Publicado em Justificando –
O Justificando Entrevista dessa semana finaliza os #16diasdeativismo contra a violência à mulher com a filósofa Márcia Tiburi, que acaba de lançar seu livro “Como conversar com um fascista”, pela editora Record. Márcia fala sobre os impactos do fascismo na vida da população que, exposta àquilo que a mídia divulga e aquilo que dizem os políticos, aceita e incorpora o ódio para si, o sentimento mais atroz para a democracia.
Afinal, quem é o fascista que está entre nós?
Márcia afirma que, em seu livro, o fascista é um “tipo psicossocial caracterizado por uma forma de pensar autoritária”, que provoca “um tipo de ação autoritária sobre as outras pessoas”. No nível cotidiano, nas esferas institucionais do poder, o fascista é aquele que “espetaculariza” e faz uso das “piores e mais pérfidas formas de exercício do poder na negativa de negar o outro” para que seu Eu se beneficie de alguma forma.
O afeto do ódio, assim como afeto da inveja, basearam os regimes fascista italiano e nazismo alemão. São afetos transmitidos pela linguagem, em que o Outro se revela como o inimigo, como o indesejável para o sistema econômico e político – o Outro sendo aquele que não produz e, sobretudo, não consome.
Com isso, o Outro indesejável tem seu estereótipo reforçado o tempo inteiro por aquilo que Márcia chama de “consumismo da linguagem”, a hiperprodução de discursos, ao mesmo tempo em que a ação política e o viver político “no nível do cotidiano” estão enfraquecidos, situação que favorece a ascensão dos discursos fascistas – como o machismo.
“Se a mulher não se coloca a serviço, como um ser produtivo e consumível pela sensualidade e ideal de beleza que foram colocados em cima dela, ou pelo trabalho, ou na maternidade, ela não serve e a gente mata. Na base, é o procedimento de negar o Outro, partindo de um paradigma de ‘que sou o homem, eurocêntrico, o sujeito do princípio da identidade que pensa e determina o rumo dos acontecimentos na vida dos outros'”, afirma a filósofa.

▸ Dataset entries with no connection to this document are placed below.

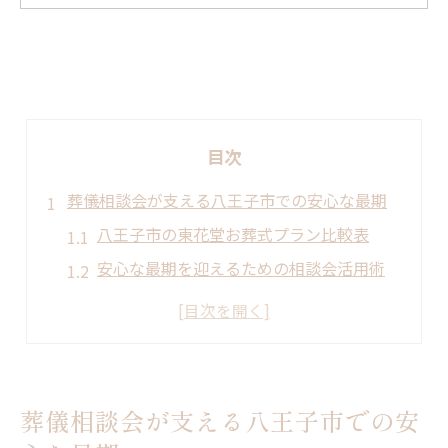
目次
葬儀相談会が支える八王子市での安心な最期
八王子市の東花堂お葬式プラン比較表
安心な最期を迎えるための相談会活用術
東花堂が提案する費用負担軽減のポイント
葬儀相談会で知る補助金申請の流れ
八王子市で直葬を選ぶ際の注意点
東花堂のお葬式を通じた補助金申請のコツ
葬儀相談会が支える八王子市での安
東花堂お葬式で使える補助金早見表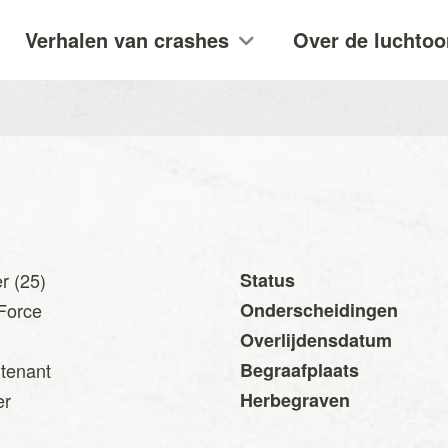
Verhalen van crashes
Over de luchtoo
r (25)
Status
 Force
Onderscheidingen
Overlijdensdatum
utenant
Begraafplaats
er
Herbegraven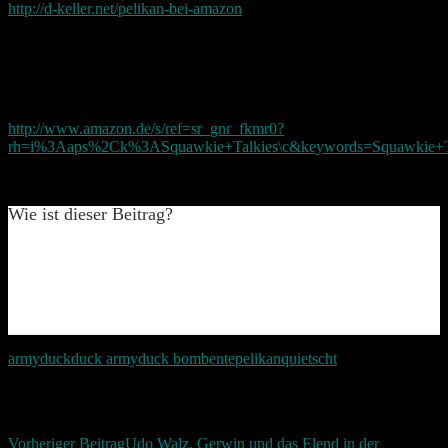
http://d-keller.net/pelikan-bei-amazon
Leider gibt es diese Pelikane nicht in Deutschland. Sie werden nicht
nach Europa exportiert.
Allerdings gibt es ähnliche hier auch für Europa:
http://www.amazon.de/s/ref=sr_gnr_fkmr0?
rh=i%3Aaps%2Ck%3ASquawkie+Talkies\c&keywords=Squawkie+
Vielleicht kommen die Pelikane ja auch noch irgendwann zu uns.
Wie ist dieser Beitrag?
army
duck
duck army
duck bomb
ente
pelikan
quietscht
Beitragsnavigation
Vorheriger Beitrag
Udo Walz, Gerwin und das Elend in der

Feminismo começa lavando a louça
Embora muitos homens dizem ser diferentes desse homem “eurocêntrico, que determina o rumo dos acontecimento da vida dos outros”, há hoje uma quebra daquilo que faz parte do âmbito da fala e dos atos cotidianos. Muitos clamam o protagonismo do movimento para si. “Mas, para o homem ser feminista”, esclarece Márcia, “precisa começar lavando a louça. O feminismo é a teoria, lavar a louça é a prática. Vai fazer aquilo que as mulheres fazem, vem se desconstruir”.
As ideias feministas têm sido amplamente manifestadas na internet, hoje meio de difusão de ideias muito diferentes da televisão. As campanhas #meuprimeiroassédio e #meuamigosecreto abriram espaço para que as vítimas expusessem algumas das violências que viveram. No entanto, Márcia acredita que a luta deve ultrapassar o âmbito da internet; o meio não deve ser “fim”. Do contrário, prosseguimos na hiperprodução de discursos e falhamos em nossos atos políticos.
“Na internet existe um mecanismo do oculto, a gente é um perfil, um avatar, as pessoas mentem e se fazem, simulam e dissimulam o tempo inteiro. É uma máscara. As vezes de um jeito muito cínico. Eu não achei ruim que as meninas tenham usado aquilo para denunciar algo que é estrutural. As vezes até criaram um personagem, inspiradas em seus pais, irmãos, amigos, namorados. Porque os homens, de fato, mesmo os mais legais, ainda fazem parte desse machismo estrutural”, diz.
Como convergir as diferenças?
Márcia Tiburi vê o diálogo como a forma de existir. O conhecimento, a política, a sociedade, são criados com o nosso ato de dialogar. “Ao mesmo tempo, em nossa sociedade, esses processos estão interrompidos por máquinas, objetos, por coisas. Essa relação de espelhamento entre nós está interrompida”. O fascismo é responsável por isso.
“Por isso que o livro é irônico. A gente não vai conversar com o fascista, ele é inabordável. Você pode notar que em um ambiente em que há uma pessoa com um nível de fascismo bem alto ninguém fala. O máximo que você consegue dizer é ‘é, mas temos que pensar isso e isso (…)’, e nada além disso. O convite é ao ódio. Qual é a arma sutil que a gente pode usar? O diálogo. Porque o diálogo sustenta a nossa subjetividade”, finaliza a filósofa.